Despite our less-than bullish stance on the sector’s near term outlook, we remain positive on the sector’s longer term outlook, underpinned by scarcity of arable land for oil palm plantations and world population growth that will drive world demand for vegetable oil.

Given the sector’s positive longer term outlook, we believe plantation stocks with certain characteristics would still appeal to investors who have longer investment horizon and are willing to ride through the current down cycle. These include: (1) Plantation players with significant immature planted land bank; and/or (2) Plantation players with significant amount of property land bank.

In our plantation sector coverage (for comparison purpose, we excluded CBIP given its insignificant planted land bank relative to its earnings base as well as other plantation players), TSH, IJMP and Genting Plant will have higher-thanaverage FFB growth given that more than 40% of their planted land bank have yet to reach maturity.
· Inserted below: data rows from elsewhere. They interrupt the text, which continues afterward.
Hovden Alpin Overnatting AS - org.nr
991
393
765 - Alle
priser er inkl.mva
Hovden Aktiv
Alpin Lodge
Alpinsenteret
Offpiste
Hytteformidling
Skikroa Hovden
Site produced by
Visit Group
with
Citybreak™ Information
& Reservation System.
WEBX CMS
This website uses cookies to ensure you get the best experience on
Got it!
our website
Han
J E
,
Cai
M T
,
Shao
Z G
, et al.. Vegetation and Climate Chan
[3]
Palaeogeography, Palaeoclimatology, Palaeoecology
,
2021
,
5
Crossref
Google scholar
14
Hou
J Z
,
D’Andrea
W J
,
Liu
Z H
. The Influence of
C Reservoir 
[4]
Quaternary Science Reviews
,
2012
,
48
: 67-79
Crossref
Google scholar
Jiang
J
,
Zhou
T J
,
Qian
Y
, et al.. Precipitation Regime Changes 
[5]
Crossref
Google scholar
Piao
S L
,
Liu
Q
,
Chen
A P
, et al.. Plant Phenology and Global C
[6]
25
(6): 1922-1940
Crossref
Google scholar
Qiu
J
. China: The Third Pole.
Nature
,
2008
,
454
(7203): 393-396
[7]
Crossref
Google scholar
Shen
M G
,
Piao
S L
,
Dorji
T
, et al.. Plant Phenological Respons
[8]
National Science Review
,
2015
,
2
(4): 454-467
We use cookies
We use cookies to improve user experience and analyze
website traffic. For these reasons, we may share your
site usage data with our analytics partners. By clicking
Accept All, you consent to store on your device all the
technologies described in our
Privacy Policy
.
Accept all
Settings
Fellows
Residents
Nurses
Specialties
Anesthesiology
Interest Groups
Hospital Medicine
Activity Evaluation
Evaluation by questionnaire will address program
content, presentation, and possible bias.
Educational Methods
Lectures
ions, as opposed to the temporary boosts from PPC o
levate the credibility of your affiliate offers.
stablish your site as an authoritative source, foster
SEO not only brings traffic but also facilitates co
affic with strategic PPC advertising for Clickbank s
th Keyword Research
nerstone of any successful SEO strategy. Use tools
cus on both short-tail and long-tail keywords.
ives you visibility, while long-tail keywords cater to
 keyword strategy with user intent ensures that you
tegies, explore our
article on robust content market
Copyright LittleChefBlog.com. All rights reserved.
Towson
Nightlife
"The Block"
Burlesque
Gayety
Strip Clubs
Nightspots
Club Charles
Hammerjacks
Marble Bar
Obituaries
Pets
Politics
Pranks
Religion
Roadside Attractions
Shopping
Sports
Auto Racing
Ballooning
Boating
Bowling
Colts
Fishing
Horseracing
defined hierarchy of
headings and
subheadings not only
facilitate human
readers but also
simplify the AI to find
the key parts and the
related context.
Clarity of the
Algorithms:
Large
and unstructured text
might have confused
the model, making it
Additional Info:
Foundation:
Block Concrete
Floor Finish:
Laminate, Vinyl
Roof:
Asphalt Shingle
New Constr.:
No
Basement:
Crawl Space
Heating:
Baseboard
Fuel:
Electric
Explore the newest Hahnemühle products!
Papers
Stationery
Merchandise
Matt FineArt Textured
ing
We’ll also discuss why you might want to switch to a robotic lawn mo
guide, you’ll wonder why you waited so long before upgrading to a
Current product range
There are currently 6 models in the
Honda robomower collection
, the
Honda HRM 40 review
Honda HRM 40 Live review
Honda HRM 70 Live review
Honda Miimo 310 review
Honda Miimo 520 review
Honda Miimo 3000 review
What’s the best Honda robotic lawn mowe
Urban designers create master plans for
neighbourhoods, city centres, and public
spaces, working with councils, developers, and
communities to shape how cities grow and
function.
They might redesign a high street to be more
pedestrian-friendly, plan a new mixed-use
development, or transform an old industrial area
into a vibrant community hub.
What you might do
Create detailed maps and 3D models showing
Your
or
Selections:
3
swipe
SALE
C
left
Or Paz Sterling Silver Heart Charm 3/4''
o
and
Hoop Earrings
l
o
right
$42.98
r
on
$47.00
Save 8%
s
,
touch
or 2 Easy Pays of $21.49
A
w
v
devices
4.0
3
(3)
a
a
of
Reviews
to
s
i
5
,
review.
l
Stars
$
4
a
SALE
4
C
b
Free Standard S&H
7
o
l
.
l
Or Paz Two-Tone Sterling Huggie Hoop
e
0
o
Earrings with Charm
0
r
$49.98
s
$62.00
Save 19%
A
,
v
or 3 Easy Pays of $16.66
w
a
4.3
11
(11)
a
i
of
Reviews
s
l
We believe the listing of IOI Properties and Sime Darby’s plan to list its property division (although timing remains unknown), will sustain investors’ interest towards plantation companies with significant property exposure, as: (1) Aggressive property launches and commendable property sales will cushion earnings performance of plantation companies with property exposure over the next few years; and (2) Listing of the property business (IOI Properties and potentially Sime Darby Property) will prompt investors to relook at the valuation of the land bank of plantation companies (which are normally carried at historical costs).

Catalysts

  • Higher-than-expected soybean yield and soybean planting, resulting in lower soybean prices, hence prices of CPO;
  • India imposes import tax on CPO.
  • Longer-than-expected CPO price recovery path.

Risks

  • Earlier-than-expected recovery in the world’s major economies, resulting in higher edible oil demand and prices;
  • Weather uncertainties revisit, which would result in supply distortion, hence boosting prices of edible oil; and
  • Further action from the Malaysian Government to boost competitiveness of downstream plantation players.

Rating

UNDERWEIGHT

Negatives – (1) Weak global economic outlook; and (2) Impending excess supply of CPO.

Positive – CPO is still relatively cheaper than soybean oil.

Sector View

Maintain Underweight on the sector, given our less bullish view on CPO prices as well as the sector’s expensive valuations. For exposure in the sector, our top picks are CBIP (BUY; TP: RM3.42) and Genting Plantations (HOLD; TP: RM10.57). The latter best fit the profile of sizeable immature planted and property development land bank.